The conference programme that ensued, hosted by B:Music at Symphony Hall, Birmingham City University and Royal Birmingham Conservatoire was packed with a plethora of showcases, speakers, panel sessions and discussions, all of which focussed on the current situation and future potential for jazz in the UK and Ireland.

Two sessions subtitled ‘Where Are We Now?’ examined the current state of play on essential issues for the jazz community. One mirrored Soweto Kinch’s concerns about the reality of inclusion and diversity in jazz; the other concentrated on how the Brexit implosion had affected opportunities for musicians to work abroad and for promoters to present artists from overseas and what could be done to improve the situation.

The ‘New Generation’ strand of sessions looked at ways in which musicians starting out on a career in jazz could expect to be supported and then at how young promoters new to jazz could be encouraged and equipped. ‘In Practice’ sessions focussed on the work of jazz labels and radio broadcasting.
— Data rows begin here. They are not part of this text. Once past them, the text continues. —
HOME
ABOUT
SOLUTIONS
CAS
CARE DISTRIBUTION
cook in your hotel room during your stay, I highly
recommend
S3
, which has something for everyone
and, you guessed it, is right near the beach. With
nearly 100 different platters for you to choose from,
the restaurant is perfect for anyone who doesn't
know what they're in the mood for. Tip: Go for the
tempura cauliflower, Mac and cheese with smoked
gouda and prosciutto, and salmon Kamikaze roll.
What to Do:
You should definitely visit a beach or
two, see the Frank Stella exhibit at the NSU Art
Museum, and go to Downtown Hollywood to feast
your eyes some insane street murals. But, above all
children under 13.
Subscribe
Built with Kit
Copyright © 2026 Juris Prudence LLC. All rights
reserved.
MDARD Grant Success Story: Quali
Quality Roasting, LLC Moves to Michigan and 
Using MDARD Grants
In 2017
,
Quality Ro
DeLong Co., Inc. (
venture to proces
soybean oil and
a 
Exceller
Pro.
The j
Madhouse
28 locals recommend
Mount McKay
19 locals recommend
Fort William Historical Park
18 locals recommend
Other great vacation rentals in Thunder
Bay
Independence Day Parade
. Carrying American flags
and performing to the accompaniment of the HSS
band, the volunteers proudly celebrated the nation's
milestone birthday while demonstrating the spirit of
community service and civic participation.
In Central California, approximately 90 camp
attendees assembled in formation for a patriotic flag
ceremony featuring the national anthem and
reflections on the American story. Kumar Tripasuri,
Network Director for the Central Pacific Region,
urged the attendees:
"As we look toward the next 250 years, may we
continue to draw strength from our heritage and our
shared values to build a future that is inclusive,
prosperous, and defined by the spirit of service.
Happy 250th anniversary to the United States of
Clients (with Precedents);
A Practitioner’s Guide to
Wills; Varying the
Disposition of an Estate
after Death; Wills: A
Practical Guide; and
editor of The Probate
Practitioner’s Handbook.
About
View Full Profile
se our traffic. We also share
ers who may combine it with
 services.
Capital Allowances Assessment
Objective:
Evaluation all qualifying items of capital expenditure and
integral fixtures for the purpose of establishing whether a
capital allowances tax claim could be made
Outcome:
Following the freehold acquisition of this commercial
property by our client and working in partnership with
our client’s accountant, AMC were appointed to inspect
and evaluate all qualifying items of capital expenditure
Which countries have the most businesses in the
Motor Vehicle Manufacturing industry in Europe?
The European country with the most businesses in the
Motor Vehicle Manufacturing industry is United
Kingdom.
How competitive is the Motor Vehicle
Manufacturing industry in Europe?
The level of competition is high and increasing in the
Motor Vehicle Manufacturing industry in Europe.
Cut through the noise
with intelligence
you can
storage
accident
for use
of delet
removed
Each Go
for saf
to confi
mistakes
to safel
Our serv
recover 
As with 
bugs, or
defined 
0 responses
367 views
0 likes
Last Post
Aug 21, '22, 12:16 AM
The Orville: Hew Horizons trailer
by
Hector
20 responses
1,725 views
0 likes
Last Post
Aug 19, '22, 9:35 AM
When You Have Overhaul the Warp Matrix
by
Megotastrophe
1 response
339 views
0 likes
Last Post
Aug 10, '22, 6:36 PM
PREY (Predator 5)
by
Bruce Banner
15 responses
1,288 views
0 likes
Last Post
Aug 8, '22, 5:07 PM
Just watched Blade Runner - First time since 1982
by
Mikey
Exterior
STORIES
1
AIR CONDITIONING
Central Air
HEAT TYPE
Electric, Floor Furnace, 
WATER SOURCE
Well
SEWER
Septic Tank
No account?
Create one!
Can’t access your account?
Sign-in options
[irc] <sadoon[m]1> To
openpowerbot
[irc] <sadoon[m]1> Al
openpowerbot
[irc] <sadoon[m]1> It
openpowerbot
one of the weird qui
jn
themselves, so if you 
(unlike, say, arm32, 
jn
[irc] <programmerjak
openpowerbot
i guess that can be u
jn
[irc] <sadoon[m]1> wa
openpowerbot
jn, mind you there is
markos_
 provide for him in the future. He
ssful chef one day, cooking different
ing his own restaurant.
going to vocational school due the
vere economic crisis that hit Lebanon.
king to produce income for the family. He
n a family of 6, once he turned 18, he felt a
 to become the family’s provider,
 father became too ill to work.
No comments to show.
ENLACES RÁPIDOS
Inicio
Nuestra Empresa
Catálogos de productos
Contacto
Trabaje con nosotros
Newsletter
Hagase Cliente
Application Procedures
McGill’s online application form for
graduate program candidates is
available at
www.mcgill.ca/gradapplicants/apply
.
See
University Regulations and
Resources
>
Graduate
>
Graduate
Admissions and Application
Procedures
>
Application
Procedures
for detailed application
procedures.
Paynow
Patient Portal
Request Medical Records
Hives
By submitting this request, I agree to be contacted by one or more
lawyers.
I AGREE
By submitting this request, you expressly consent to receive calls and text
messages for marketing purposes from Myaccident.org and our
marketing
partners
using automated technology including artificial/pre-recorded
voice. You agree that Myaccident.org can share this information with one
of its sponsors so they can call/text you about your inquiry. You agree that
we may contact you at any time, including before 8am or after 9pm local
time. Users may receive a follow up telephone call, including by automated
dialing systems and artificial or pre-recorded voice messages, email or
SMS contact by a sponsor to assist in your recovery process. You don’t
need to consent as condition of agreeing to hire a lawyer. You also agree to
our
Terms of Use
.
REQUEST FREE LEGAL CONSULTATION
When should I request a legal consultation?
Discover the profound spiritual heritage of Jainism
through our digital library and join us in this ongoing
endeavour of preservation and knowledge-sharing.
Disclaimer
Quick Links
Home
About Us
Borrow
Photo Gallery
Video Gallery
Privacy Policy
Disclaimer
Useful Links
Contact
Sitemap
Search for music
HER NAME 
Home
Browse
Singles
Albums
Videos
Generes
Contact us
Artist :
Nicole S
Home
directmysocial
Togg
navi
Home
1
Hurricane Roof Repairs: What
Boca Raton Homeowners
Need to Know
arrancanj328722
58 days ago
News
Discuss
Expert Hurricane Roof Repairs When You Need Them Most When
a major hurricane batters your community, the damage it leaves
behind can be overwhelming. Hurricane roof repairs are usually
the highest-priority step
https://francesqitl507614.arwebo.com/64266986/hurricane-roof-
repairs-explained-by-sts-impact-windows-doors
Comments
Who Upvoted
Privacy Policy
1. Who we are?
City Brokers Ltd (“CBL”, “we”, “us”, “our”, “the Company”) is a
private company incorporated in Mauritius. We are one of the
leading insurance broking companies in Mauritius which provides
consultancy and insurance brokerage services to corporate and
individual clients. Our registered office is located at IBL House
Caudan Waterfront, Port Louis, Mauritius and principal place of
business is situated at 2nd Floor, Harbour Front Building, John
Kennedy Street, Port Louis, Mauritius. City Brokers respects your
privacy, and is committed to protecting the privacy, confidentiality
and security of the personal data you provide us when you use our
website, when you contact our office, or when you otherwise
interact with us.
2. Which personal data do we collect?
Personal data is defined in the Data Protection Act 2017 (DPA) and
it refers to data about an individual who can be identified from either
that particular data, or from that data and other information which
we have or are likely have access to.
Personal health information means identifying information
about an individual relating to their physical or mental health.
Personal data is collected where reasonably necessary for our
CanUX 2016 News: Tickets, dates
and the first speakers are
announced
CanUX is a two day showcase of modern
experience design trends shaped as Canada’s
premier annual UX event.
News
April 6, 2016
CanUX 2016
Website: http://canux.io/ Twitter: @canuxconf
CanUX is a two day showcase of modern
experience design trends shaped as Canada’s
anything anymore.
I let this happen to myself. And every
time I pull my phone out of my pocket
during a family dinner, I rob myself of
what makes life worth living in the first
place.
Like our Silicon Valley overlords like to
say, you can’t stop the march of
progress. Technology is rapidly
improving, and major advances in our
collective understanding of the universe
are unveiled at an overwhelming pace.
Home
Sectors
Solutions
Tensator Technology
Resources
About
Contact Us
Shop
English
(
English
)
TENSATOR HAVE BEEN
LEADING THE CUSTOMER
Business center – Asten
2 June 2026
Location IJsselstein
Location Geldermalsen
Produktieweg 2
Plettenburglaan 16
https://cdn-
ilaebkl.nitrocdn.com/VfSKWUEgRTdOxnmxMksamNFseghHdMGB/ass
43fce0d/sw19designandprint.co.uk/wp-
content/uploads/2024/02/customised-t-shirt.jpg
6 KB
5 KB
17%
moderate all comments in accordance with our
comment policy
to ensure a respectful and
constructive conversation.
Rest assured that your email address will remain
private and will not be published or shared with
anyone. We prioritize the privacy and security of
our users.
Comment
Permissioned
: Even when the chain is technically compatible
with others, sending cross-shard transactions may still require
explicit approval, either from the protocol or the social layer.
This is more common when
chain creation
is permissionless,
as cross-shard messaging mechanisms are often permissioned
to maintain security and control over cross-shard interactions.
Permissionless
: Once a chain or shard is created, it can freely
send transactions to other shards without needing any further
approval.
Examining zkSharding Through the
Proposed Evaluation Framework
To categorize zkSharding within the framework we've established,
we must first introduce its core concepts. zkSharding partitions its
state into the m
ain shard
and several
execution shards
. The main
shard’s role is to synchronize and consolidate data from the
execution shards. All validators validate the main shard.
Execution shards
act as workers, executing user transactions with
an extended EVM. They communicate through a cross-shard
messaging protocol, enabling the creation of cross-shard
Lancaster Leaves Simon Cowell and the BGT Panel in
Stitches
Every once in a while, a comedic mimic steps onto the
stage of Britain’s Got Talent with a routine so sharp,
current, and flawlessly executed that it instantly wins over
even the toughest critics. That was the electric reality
Other sessions – with a similar broad spectrum of speakers and panellists from all sides of the jazz community and across the UK and Ireland – continued to tell the story of other aspects of today’s scene. The conference heard about the thriving Birmingham jazz scene, about current academic research, the challenges facing volunteer promoters, special projects such as Jerwood Jazz Encounters and the looming implications of AI for the whole music scene.

Seonaid Aitken Ensemble

Threaded throughout the two days were seven performances by showcase artists plus three additional guest artists and a new commission (all listed below), in a pioneering programme that presented artists from all five countries of the JPN. Supported (as the conference was) by the various funding bodies from across the British Isles the showcase programme put down a clear marker for future years in which JPN aspires to put British and Irish bands in front of an invited international audience of jazz professionals.

Summing up the two days of music and discussion JPN Chair Ros Rigby, who had been helped by other JPN Board members and the Birmingham hosts to structure the event, invited contributions from two other successful and long-standing music network organisations – Making Music and Europe Jazz Network. Their representatives were emphatic about the value of networks, which had achieved far more for the collective benefit of their respective sectors than any individual or sub-group could ever have managed.

In essence it was this understanding that motivated the development of the JPN – and the 2023 conference and showcase programme, undertaken this year with considerable voluntary effort and with slender resources underlined JPN’s commitment to the maxim ‘Here To Stay’ and to building a strong, inclusive network worthy of the music and musicians that inspired everyone involved in the UK and Irish scene.

The conference hosted performances including a world premiere of B:Music’s new commission BLACKSABBATHMODE presented by BIGHEADMODE and Plumm (and supported by the PRS Foundation) plus showcases from Seonaid Aitken Ensemble (Scotland); Duski (Wales); Marco Woolf (England); Soweto Kinch Trio; Bianca Gannon (Ireland); Collidescope (England); Nathan Somevi Trio; Fergus McCreadie Trio and Aku! (Scotland) and Rachael Cohen Trio (England). On the day after the conference delegates were also invited to the Eastside Jazz Club to hear Paul Dunmall Invites… with Percy Pursglove, Olie Brice and Will Glaser.